━━ Excerpted data

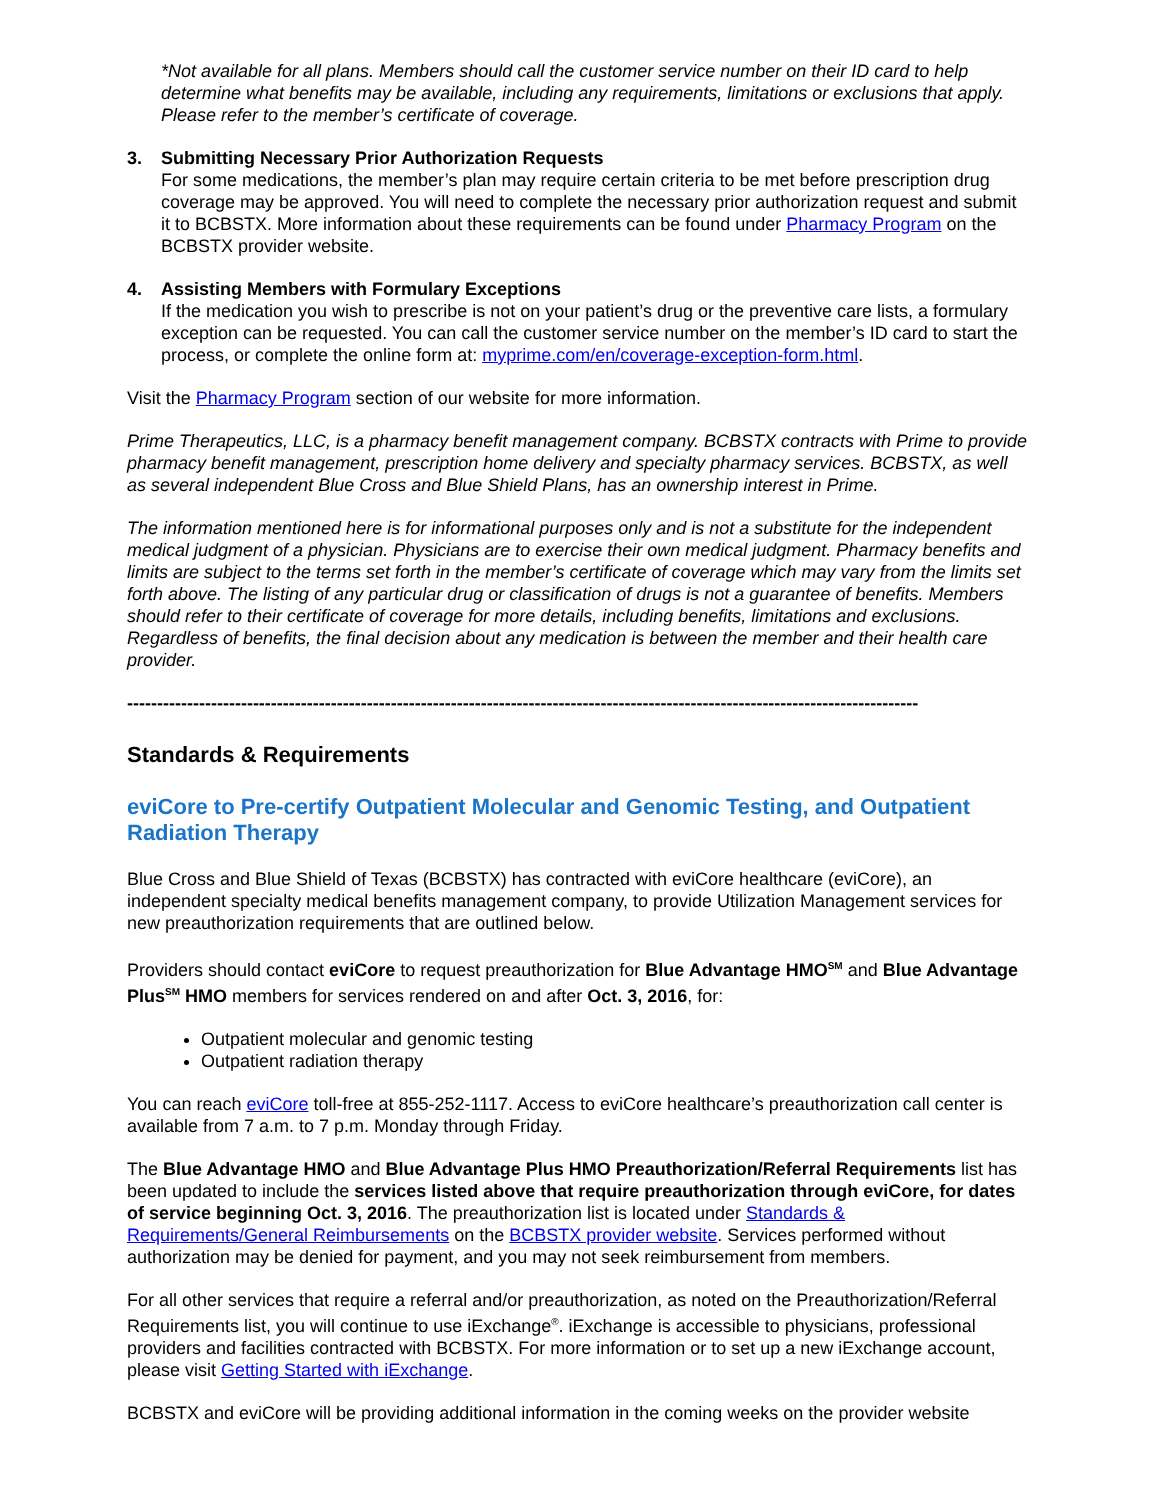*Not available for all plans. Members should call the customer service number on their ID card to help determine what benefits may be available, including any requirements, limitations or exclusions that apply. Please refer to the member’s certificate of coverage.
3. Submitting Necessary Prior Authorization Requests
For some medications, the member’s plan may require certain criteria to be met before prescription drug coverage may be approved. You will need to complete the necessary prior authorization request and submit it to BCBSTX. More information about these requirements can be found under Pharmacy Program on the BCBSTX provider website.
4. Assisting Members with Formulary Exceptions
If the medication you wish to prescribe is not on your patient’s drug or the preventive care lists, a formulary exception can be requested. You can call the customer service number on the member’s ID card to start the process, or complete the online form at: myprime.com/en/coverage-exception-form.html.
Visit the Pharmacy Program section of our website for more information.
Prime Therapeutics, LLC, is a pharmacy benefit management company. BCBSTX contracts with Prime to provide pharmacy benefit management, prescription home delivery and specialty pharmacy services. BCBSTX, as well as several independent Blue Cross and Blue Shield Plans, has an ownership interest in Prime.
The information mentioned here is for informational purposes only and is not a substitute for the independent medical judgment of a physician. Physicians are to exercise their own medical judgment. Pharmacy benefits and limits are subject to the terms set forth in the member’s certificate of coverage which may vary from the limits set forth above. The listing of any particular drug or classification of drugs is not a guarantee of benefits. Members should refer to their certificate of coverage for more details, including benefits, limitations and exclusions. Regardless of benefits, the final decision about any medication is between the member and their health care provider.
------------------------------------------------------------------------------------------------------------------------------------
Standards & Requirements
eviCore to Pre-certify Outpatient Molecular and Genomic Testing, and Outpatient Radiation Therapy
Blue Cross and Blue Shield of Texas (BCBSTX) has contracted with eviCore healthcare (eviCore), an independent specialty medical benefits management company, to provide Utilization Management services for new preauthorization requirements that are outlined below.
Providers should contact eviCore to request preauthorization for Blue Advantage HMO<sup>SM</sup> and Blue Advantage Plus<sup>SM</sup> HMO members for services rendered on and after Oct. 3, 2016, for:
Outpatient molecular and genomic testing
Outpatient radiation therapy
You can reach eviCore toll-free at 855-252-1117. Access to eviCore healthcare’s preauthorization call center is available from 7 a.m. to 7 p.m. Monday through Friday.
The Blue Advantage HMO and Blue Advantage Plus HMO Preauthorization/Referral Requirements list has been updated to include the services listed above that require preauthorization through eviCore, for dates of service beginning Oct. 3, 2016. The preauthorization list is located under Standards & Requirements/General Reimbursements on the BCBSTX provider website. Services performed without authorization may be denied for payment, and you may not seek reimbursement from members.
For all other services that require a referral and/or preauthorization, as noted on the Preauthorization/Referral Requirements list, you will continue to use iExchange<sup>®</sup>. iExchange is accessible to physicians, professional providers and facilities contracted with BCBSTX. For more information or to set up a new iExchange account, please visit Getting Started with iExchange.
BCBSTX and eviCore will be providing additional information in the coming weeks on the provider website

━━━━

Your instructions —
Across the records above, show each line containing the word "Outpatient".

Response —
eviCore to Pre-certify Outpatient Molecular and Genomic Testing, and Outpatient Radiation Therapy
Outpatient molecular and genomic testing
Outpatient radiation therapy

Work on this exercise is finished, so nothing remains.